------ Data to examine ------
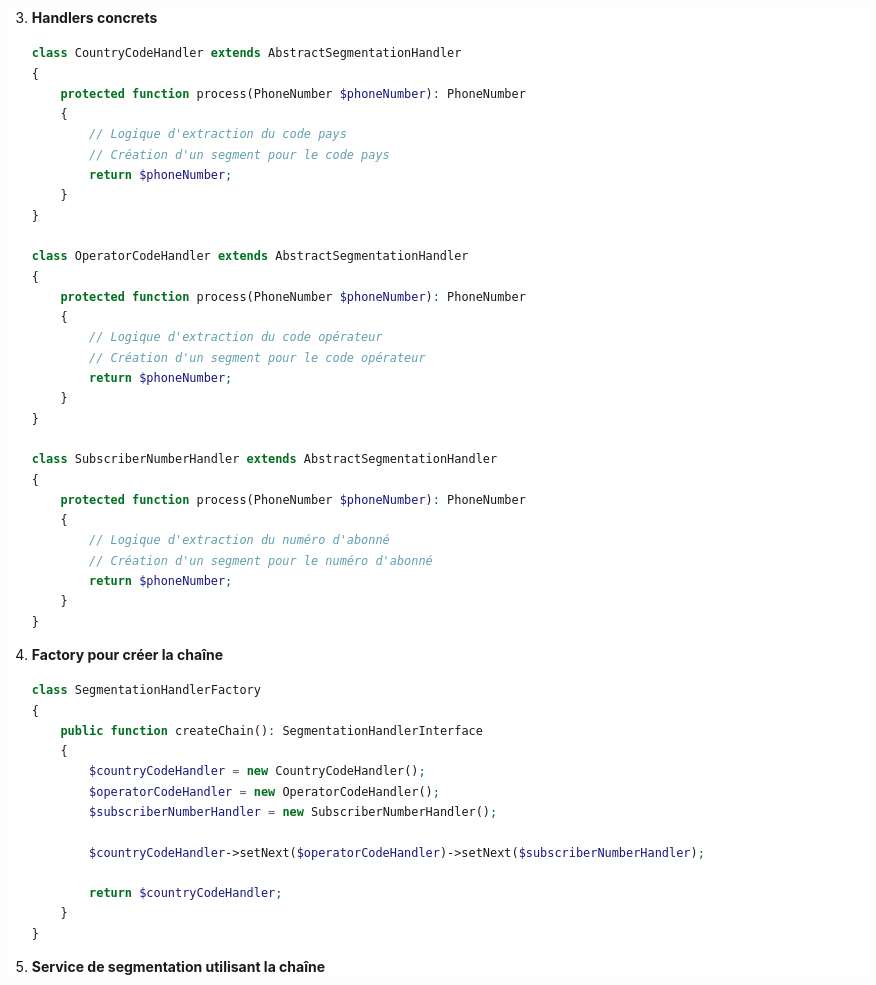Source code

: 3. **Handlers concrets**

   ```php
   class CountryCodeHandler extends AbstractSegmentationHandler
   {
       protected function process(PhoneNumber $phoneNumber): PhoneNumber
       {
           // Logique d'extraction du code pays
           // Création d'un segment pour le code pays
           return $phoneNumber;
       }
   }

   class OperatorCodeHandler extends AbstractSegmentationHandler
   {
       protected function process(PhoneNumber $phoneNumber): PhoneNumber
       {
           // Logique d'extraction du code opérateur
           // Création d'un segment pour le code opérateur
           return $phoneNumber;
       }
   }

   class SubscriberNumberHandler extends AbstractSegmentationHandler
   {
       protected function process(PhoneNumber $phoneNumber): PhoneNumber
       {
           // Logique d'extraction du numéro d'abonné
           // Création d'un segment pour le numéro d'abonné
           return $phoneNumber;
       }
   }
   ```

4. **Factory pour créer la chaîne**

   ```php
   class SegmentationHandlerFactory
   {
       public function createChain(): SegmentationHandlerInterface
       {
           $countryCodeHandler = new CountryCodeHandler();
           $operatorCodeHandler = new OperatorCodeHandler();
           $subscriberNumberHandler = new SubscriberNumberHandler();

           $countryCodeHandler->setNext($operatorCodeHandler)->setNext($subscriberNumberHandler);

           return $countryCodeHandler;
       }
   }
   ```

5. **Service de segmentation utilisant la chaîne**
------
------ Data to examine ------
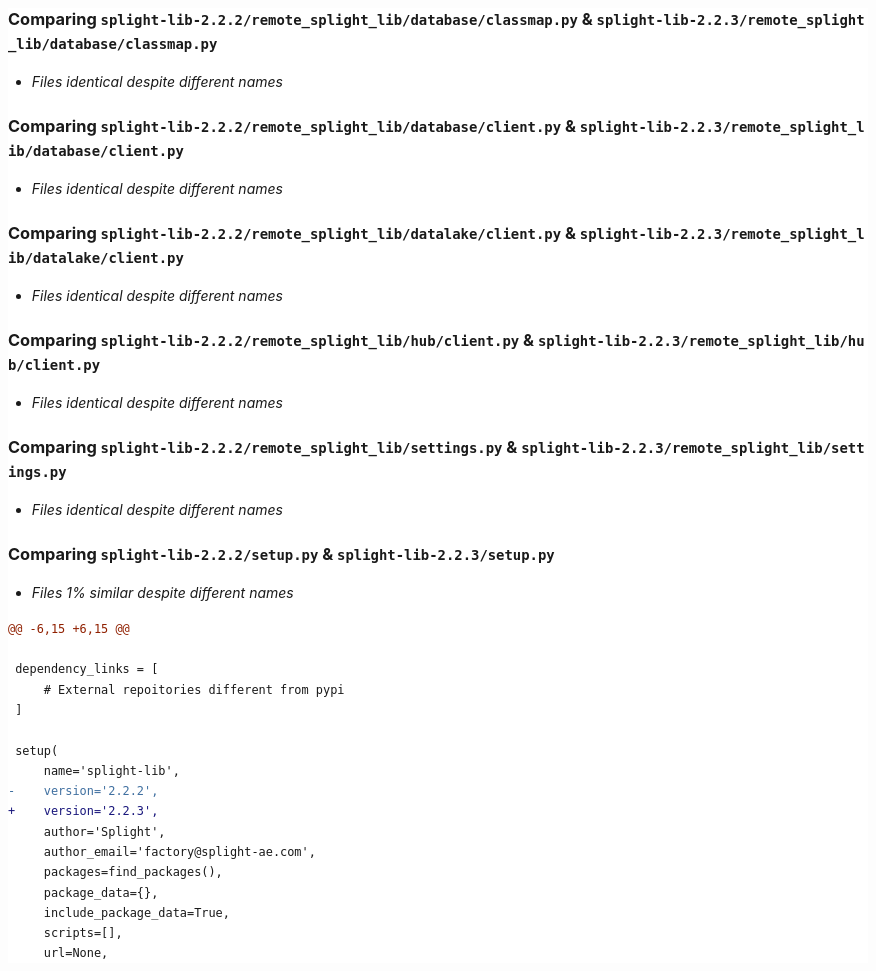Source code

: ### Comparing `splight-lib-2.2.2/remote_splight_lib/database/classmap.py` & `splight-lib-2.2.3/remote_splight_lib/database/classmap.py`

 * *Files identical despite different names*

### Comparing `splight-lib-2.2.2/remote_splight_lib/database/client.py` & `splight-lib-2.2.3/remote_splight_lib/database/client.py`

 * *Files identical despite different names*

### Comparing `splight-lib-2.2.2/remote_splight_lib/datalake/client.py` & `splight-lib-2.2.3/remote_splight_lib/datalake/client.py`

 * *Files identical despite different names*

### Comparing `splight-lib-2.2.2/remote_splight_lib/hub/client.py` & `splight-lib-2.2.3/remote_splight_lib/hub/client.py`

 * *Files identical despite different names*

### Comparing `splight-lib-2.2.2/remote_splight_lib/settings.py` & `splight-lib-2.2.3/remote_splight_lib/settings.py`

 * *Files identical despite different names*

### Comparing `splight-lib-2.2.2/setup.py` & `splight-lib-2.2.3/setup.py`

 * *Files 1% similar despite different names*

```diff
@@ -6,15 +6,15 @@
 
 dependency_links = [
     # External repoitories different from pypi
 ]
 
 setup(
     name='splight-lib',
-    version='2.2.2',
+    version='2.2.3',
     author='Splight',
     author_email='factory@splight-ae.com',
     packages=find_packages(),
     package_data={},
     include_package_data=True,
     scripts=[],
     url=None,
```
------
Check each line of the listing above for the string "AbstractSegmentationHandler", and report how many lines contain it, as a number alone.

Your solution
3